In Spooklands, tension comes from the fact that every time you shoot, you move in the opposite direction. You want to survive the monsters that come from one way, but you're most likely throwing yourself at another set of monsters as you shoot.
Gregory Trefry's "Casual Game Design: Designing Play for the Gamer in All of Us"
argues that good combo systems come from putting some extra tension over the base gameplay. That is, there's higher risk in doing it but if you manage to do it right you'll perform better than usual. We made Spooklands that way: you earn bonus points for destroying large groups of monsters - but letting monsters accumulate in the arena is precisely how you end up dead.
Our car combat game Battle Rides
also has tension rooted in its control scheme: the vehicles are always accelerating, and you have to repeatedly press the Brake/Reverse button to maneuver them and make the best use of your weapons. Not unlike the Flappy Bird example, you have to mantain constant, active control over your character to make it stay put or go where you want.
If you were to give more relaxed control over these characters (say, by putting Flappy Bird in space or removing the chasing guard from Subway Surfers), you'd take out the fundamental mechanics of tension from those games. Which you'd probably have to make up for using other tools such as active enemies, a timer, or some kind of cost for players' actions.
Same core, different game
Now, imagine how would golfing be if you swapped the "Par" from a set number of swings to a set time! Or, say, if you had just one shot - how would the game's goal change?

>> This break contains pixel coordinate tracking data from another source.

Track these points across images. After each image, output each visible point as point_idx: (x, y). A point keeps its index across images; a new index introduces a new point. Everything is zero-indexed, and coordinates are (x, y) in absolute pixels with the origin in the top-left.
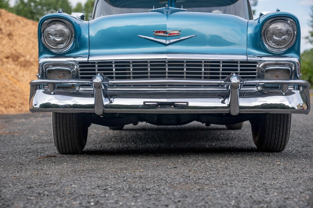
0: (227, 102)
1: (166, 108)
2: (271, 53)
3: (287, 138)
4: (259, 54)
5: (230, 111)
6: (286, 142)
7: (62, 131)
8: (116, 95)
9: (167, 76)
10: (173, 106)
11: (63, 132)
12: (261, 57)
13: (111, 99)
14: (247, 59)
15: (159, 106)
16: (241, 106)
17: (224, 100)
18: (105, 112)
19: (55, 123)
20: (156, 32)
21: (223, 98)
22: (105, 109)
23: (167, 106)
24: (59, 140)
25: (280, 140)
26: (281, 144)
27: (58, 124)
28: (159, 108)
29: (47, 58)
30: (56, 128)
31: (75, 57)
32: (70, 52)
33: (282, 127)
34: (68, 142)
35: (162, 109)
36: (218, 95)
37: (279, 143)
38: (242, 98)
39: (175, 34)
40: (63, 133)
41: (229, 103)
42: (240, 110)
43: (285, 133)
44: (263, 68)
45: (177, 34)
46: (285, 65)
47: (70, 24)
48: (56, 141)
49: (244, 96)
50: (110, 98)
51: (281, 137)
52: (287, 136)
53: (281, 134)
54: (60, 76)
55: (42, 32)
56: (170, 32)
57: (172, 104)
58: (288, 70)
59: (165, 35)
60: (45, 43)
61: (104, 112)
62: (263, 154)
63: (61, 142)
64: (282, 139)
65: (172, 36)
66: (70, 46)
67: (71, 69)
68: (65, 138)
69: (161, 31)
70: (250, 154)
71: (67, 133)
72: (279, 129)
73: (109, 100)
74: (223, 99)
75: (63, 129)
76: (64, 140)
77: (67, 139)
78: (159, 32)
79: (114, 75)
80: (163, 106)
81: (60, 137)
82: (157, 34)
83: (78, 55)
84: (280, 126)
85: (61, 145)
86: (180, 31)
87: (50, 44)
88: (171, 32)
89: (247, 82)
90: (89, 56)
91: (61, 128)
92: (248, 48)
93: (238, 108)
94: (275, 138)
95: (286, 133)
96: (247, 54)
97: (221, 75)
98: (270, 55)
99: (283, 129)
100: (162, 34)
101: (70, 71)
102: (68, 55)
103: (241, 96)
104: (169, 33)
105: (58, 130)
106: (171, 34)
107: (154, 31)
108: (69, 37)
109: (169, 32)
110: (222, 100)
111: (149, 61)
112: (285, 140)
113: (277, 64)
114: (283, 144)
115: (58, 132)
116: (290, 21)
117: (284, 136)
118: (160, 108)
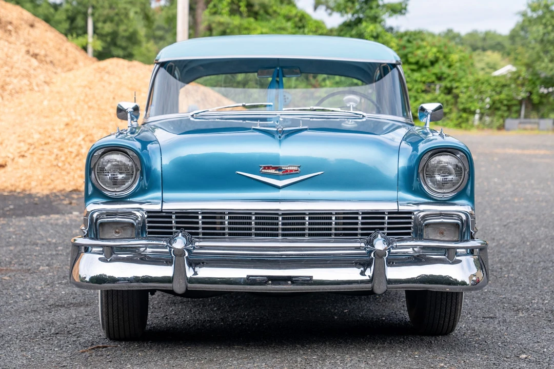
0: (369, 272)
1: (280, 284)
2: (433, 199)
3: (457, 316)
4: (415, 201)
5: (372, 288)
6: (456, 322)
7: (115, 308)
8: (203, 263)
9: (280, 234)
10: (290, 282)
11: (118, 309)
12: (418, 204)
13: (197, 269)
14: (398, 209)
15: (270, 282)
16: (389, 279)
17: (365, 270)
18: (189, 289)
19: (105, 296)
20: (265, 168)
21: (364, 267)
22: (189, 285)
23: (281, 282)
24: (111, 321)
25: (447, 320)
26: (448, 325)
27: (109, 298)
28: (269, 284)
29: (98, 204)
30: (107, 303)
31: (141, 203)
32: (134, 195)
33: (449, 301)
34: (124, 324)
35: (274, 286)
36: (356, 263)
37: (446, 324)
38: (391, 266)
39: (291, 171)
40: (118, 311)
41: (371, 275)
42: (388, 285)
43: (454, 309)
44: (421, 220)
45: (296, 170)
46: (453, 216)
47: (135, 155)
48: (106, 323)
49: (393, 263)
50: (195, 267)
51: (448, 316)
52: (457, 314)
53: (448, 311)
54: (117, 230)
55: (92, 166)
56: (285, 168)
57: (289, 278)
58: (457, 224)
59: (277, 172)
60: (96, 183)
61: (187, 289)
62: (422, 340)
63: (113, 324)
64: (450, 318)
65: (287, 174)
66: (135, 186)
67: (135, 220)
68: (119, 317)
69: (271, 167)
70: (402, 339)
71: (123, 311)
72: (445, 304)
73: (194, 269)
74: (362, 269)
75: (118, 305)
76: (118, 321)
77: (124, 321)
78: (269, 168)
79: (200, 231)
80: (276, 282)
81: (113, 317)
82: (266, 171)
83: (145, 200)
84: (447, 299)
85: (114, 327)
86: (299, 167)
87: (104, 185)
88: (287, 169)
89: (398, 244)
90: (162, 201)
91: (115, 304)
92: (400, 191)
93: (385, 282)
94: (439, 317)
95: (456, 309)
96: (397, 201)
97: (359, 232)
98: (431, 201)
99: (451, 304)
100: (273, 171)
101: (133, 224)
102: (131, 200)
103: (389, 263)
104: (284, 170)
105: (110, 306)
106: (287, 171)
107: (261, 167)
108: (133, 175)
109: (283, 168)
110: (362, 271)
111: (253, 212)
112: (454, 318)
113: (441, 215)
114: (451, 324)
115: (110, 310)
116: (461, 155)
117: (452, 314)
118: (272, 284)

As I said earlier, the type of tension you choose to put in a game leads to different aesthetics of play. Clock ticking? Franctic, desperate action. Limited number of turns? Thought and careful consideration. The stactic board of Parole, full of hidden possibilities? Completionism. Something like gravity or the endless running? Twitchy, split-second reaction. Mana cost or cooldown for character control? Tactical behavior. Gonzo controls? Funny, social-inducing performances. Music, tempo? Rhythmic play.
In a game like Piano Tiles, for instance, what sets one game mode apart from another is just the way they inflict tension on the player. Everything else remains the same. The point is, even when you already have your core mechanics down, the choices you make on tension can generate a bunch of very different experiences.
I think the same can be applied on many levels, for micro or macro dynamics within your game. Risk-reward is a classic way of putting tension over choice, by offering better spoils to those willing to take an extra risk. Costs and gains in any management sim, or virtually every metagame involving economy are, too, a pervasive implementation of tension.
Toying with tension
As for the toy-game comparison: I believe the less tension you have, the more you approach the "toy" end of the play spectrum. Like the castle hub in Super Mario 64. Or any GTA game when you're not in trouble, just driving around in your car instead. A ball when you're not competing. The Sims when you cheat to get rich.
The fact is: tension is engaging. If reducing tension is your objective as a designer (a noble goal, mind you), you better build something that is just really fun to fiddle with by itself, with a set of systems that let players take their time and play around without aim, and that have the power to hook them up when they want to be hooked.
When you least expect it, players will rob a car, bring a creeper into their house or decide to get that unreachable coin just because it's there. Then they'll be in the game's web once more, and you'll know you got another one tensed up and fighting for release.